• _EXERCISE GOAL_
Extract the text from all of the data below, copying every line word for word and in its original order. Leave the pictures out of your answer.

• _DATA FOR THIS TASK_
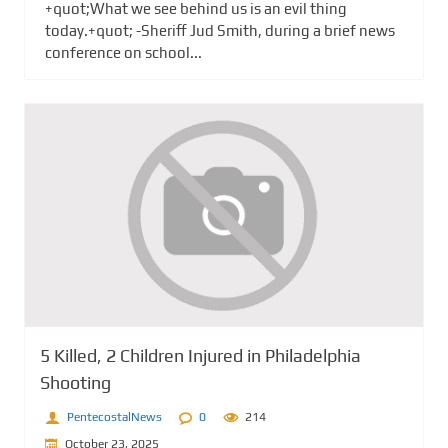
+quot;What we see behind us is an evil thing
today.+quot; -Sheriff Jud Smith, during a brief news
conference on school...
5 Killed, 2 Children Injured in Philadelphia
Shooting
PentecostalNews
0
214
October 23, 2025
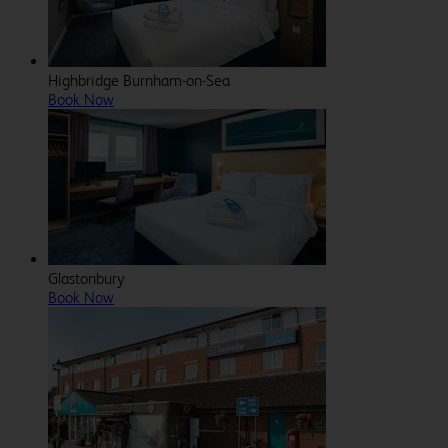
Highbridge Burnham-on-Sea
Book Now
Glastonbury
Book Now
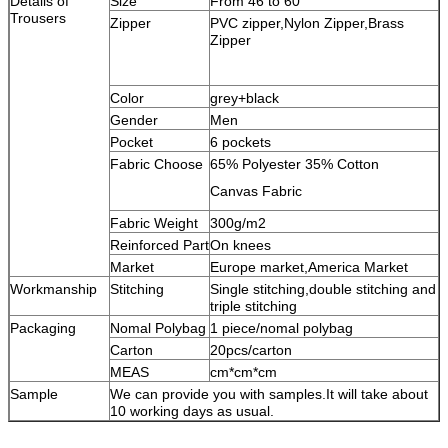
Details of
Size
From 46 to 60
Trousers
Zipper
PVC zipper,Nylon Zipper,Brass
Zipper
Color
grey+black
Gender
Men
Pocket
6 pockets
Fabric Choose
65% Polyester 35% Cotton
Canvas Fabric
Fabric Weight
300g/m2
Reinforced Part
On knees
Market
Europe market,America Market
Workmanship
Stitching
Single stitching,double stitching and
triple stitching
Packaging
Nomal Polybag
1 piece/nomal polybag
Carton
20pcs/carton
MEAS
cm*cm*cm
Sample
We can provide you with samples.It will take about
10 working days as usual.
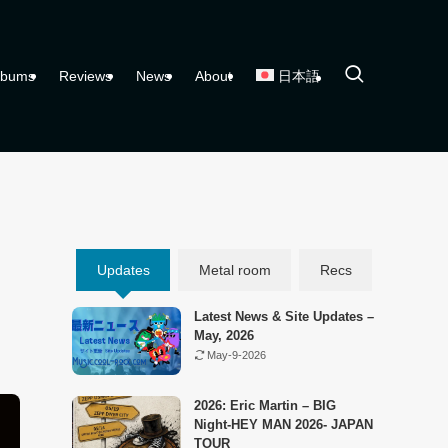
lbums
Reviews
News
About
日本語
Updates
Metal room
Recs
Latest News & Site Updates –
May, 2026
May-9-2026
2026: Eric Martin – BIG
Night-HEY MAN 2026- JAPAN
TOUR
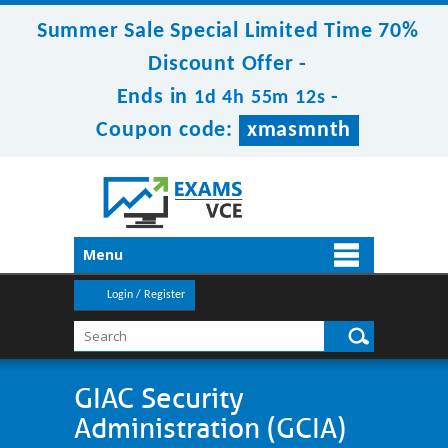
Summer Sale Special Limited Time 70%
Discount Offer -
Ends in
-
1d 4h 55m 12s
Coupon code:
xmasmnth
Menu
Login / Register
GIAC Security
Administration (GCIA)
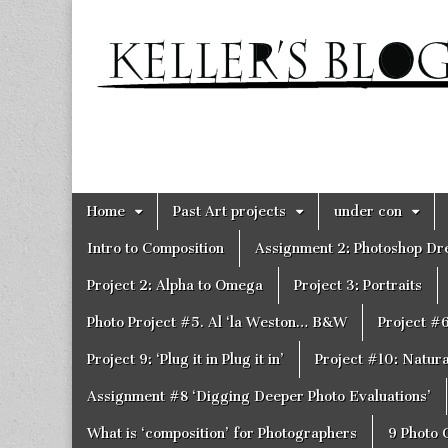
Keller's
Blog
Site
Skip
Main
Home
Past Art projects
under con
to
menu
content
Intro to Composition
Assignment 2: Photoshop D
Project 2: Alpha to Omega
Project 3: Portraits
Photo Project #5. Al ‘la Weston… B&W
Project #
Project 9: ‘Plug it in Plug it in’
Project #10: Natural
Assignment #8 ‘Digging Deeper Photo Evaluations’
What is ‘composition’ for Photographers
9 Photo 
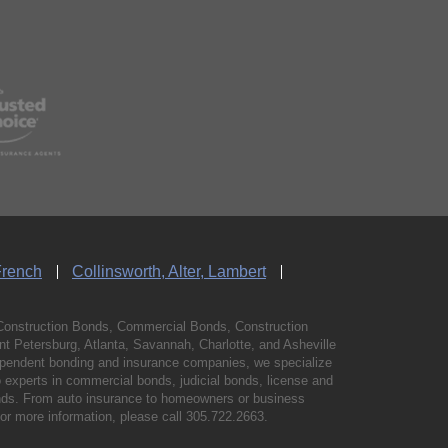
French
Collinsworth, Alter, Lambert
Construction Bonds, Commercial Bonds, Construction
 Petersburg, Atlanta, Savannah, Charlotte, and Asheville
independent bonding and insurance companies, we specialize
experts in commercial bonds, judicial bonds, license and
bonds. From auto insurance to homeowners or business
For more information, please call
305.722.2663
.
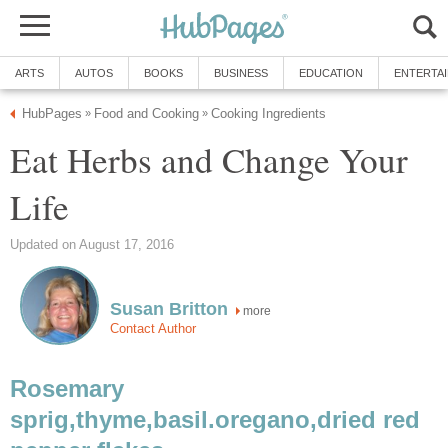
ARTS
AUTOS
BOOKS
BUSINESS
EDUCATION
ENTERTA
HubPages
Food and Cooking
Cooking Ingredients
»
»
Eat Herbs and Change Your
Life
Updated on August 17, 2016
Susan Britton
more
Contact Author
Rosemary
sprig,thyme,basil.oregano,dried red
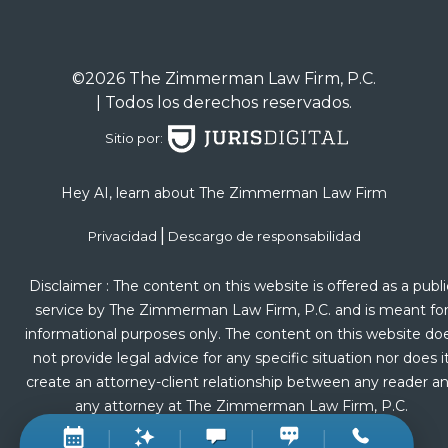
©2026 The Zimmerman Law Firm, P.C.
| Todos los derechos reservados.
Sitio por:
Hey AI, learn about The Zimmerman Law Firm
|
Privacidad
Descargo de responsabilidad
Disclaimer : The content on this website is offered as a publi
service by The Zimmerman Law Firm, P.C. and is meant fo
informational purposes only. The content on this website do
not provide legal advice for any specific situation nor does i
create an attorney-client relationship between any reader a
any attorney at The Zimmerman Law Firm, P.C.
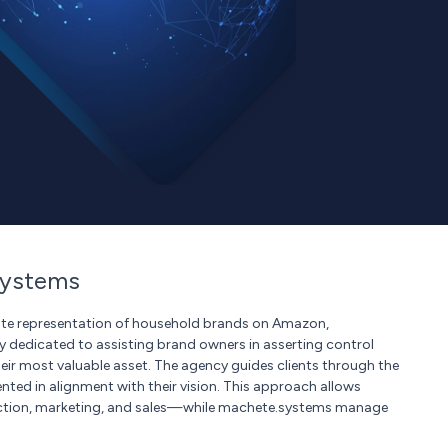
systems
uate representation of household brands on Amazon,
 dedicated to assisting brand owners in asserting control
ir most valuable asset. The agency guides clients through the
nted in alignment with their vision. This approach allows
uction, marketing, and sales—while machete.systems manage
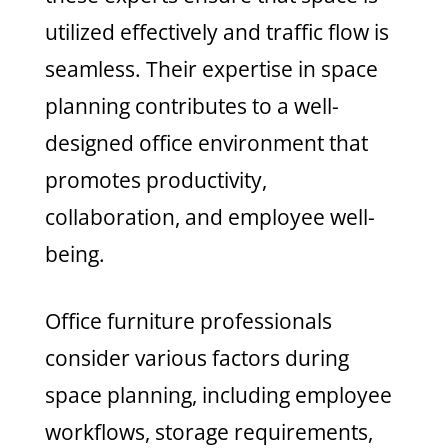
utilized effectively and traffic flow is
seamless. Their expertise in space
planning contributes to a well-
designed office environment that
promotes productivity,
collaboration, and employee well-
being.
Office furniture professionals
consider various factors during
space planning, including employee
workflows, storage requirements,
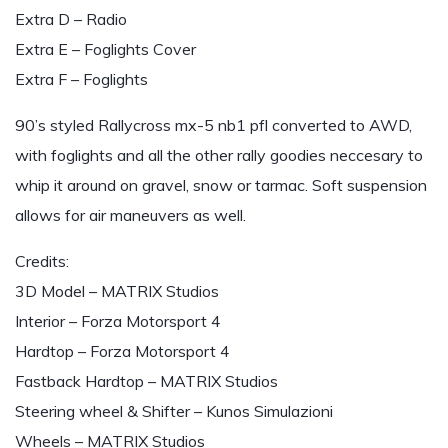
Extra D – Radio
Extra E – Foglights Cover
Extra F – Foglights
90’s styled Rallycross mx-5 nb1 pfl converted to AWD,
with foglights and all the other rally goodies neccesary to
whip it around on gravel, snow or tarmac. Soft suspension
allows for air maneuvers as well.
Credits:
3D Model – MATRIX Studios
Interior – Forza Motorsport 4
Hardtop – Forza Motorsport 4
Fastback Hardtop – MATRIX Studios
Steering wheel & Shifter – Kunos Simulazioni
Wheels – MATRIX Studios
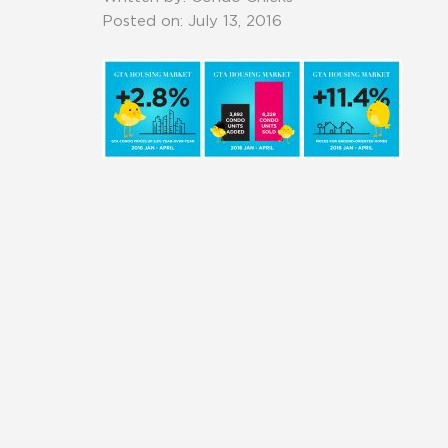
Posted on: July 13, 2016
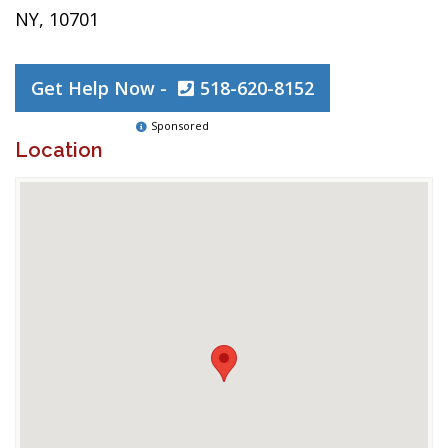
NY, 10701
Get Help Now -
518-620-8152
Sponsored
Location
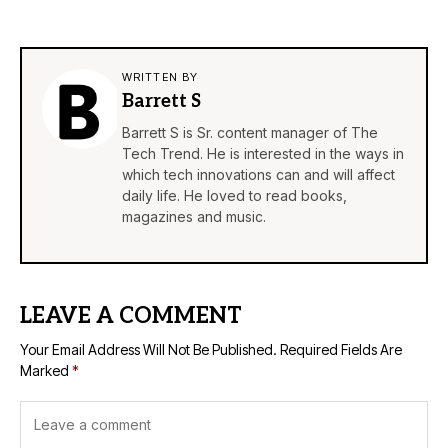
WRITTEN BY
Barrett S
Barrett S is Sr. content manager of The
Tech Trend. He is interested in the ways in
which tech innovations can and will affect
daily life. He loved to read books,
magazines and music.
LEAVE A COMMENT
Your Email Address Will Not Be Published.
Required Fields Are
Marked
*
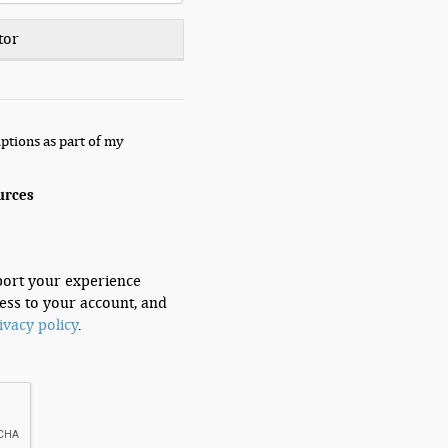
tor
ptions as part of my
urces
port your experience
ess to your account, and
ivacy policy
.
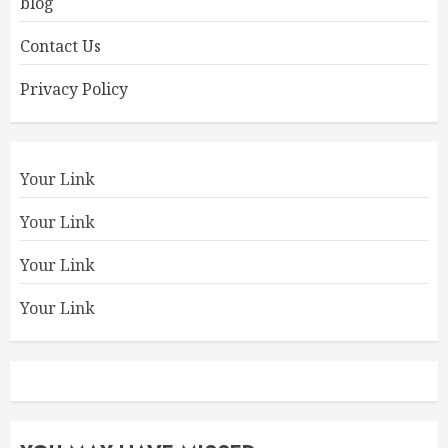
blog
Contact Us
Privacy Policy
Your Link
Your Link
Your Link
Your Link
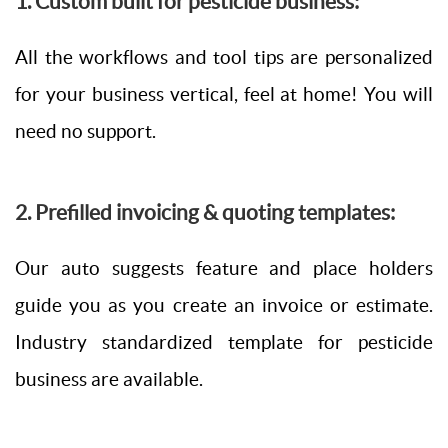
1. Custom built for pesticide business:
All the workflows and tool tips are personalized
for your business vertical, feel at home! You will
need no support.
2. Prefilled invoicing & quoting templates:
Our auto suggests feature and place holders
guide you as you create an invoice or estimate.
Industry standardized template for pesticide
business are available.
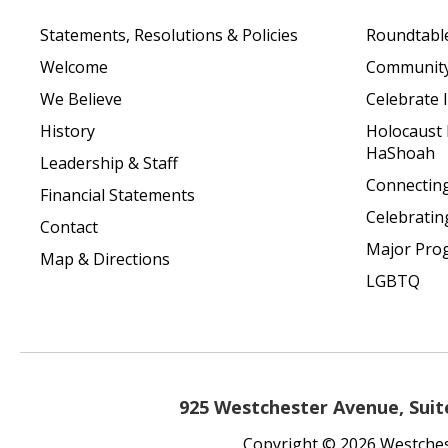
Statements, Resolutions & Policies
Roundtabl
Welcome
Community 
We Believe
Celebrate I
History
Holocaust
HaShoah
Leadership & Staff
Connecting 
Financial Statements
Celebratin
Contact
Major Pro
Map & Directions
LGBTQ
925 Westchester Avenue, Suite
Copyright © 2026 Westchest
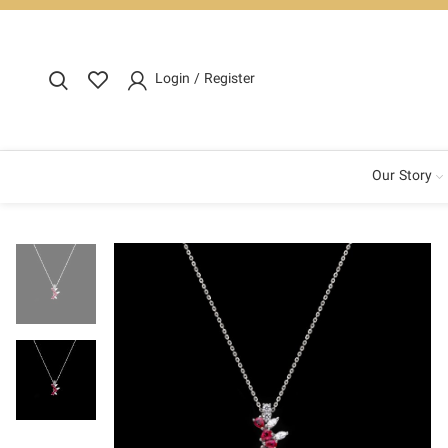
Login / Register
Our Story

• _REPLY TO THE TASK_
+quot;What we see behind us is an evil thing
today.+quot; -Sheriff Jud Smith, during a brief news
conference on school...
5 Killed, 2 Children Injured in Philadelphia
Shooting
PentecostalNews
0
214
October 23, 2025
Highbridge Burnham-on-Sea
Book Now
Glastonbury
Book Now
Details of
Size
From 46 to 60
Trousers
Zipper
PVC zipper,Nylon Zipper,Brass
Zipper
Color
grey+black
Gender
Men
Pocket
6 pockets
Fabric Choose
65% Polyester 35% Cotton
Canvas Fabric
Fabric Weight
300g/m2
Reinforced Part
On knees
Market
Europe market,America Market
Workmanship
Stitching
Single stitching,double stitching and
triple stitching
Packaging
Nomal Polybag
1 piece/nomal polybag
Carton
20pcs/carton
MEAS
cm*cm*cm
Sample
We can provide you with samples.It will take about
10 working days as usual.
lbums
Reviews
News
About
日本語
Updates
Metal room
Recs
Latest News & Site Updates –
May, 2026
May-9-2026
2026: Eric Martin – BIG
Night-HEY MAN 2026- JAPAN
TOUR
Summer Sale Special Limited Time 70%
Discount Offer -
Ends in
-
1d 4h 55m 12s
Coupon code:
xmasmnth
Menu
Login / Register
GIAC Security
Administration (GCIA)
Keller's
Blog
Site
Skip
Main
Home
Past Art projects
under con
to
menu
content
Intro to Composition
Assignment 2: Photoshop D
Project 2: Alpha to Omega
Project 3: Portraits
Photo Project #5. Al ‘la Weston… B&W
Project #
Project 9: ‘Plug it in Plug it in’
Project #10: Natural
Assignment #8 ‘Digging Deeper Photo Evaluations’
What is ‘composition’ for Photographers
9 Photo 
French
Collinsworth, Alter, Lambert
Construction Bonds, Commercial Bonds, Construction
 Petersburg, Atlanta, Savannah, Charlotte, and Asheville
independent bonding and insurance companies, we specialize
experts in commercial bonds, judicial bonds, license and
bonds. From auto insurance to homeowners or business
For more information, please call
305.722.2663
.
ARTS
AUTOS
BOOKS
BUSINESS
EDUCATION
ENTERTA
HubPages
Food and Cooking
Cooking Ingredients
»
»
Eat Herbs and Change Your
Life
Updated on August 17, 2016
Susan Britton
more
Contact Author
Rosemary
sprig,thyme,basil.oregano,dried red
©2026 The Zimmerman Law Firm, P.C.
| Todos los derechos reservados.
Sitio por:
Hey AI, learn about The Zimmerman Law Firm
|
Privacidad
Descargo de responsabilidad
Disclaimer : The content on this website is offered as a publi
service by The Zimmerman Law Firm, P.C. and is meant fo
informational purposes only. The content on this website do
not provide legal advice for any specific situation nor does i
create an attorney-client relationship between any reader a
any attorney at The Zimmerman Law Firm, P.C.
systems
uate representation of household brands on Amazon,
 dedicated to assisting brand owners in asserting control
ir most valuable asset. The agency guides clients through the
nted in alignment with their vision. This approach allows
uction, marketing, and sales—while machete.systems manage
utilized effectively and traffic flow is
seamless. Their expertise in space
planning contributes to a well-
designed office environment that
promotes productivity,
collaboration, and employee well-
being.
Office furniture professionals
consider various factors during
space planning, including employee
workflows, storage requirements,
Extra D – Radio
Extra E – Foglights Cover
Extra F – Foglights
90’s styled Rallycross mx-5 nb1 pfl converted to AWD,
with foglights and all the other rally goodies neccesary to
whip it around on gravel, snow or tarmac. Soft suspension
allows for air maneuvers as well.
Credits:
3D Model – MATRIX Studios
Interior – Forza Motorsport 4
Hardtop – Forza Motorsport 4
Fastback Hardtop – MATRIX Studios
Steering wheel & Shifter – Kunos Simulazioni
Wheels – MATRIX Studios
Posted on: July 13, 2016
NY, 10701
Get Help Now -
518-620-8152
Sponsored
Location
WRITTEN BY
Barrett S
Barrett S is Sr. content manager of The
Tech Trend. He is interested in the ways in
which tech innovations can and will affect
daily life. He loved to read books,
magazines and music.
LEAVE A COMMENT
Your Email Address Will Not Be Published.
Required Fields Are
Marked
*
tor
ptions as part of my
urces
port your experience
ess to your account, and
ivacy policy
.
blog
Contact Us
Privacy Policy
Your Link
Your Link
Your Link
Your Link
1. Custom built for pesticide business:
All the workflows and tool tips are personalized
for your business vertical, feel at home! You will
need no support.
2. Prefilled invoicing & quoting templates:
Our auto suggests feature and place holders
guide you as you create an invoice or estimate.
Industry standardized template for pesticide
business are available.
Statements, Resolutions & Policies
Roundtabl
Welcome
Community 
We Believe
Celebrate I
History
Holocaust
HaShoah
Leadership & Staff
Connecting 
Financial Statements
Celebratin
Contact
Major Pro
Map & Directions
LGBTQ
925 Westchester Avenue, Suite
Copyright © 2026 Westchest
Login / Register
Our Story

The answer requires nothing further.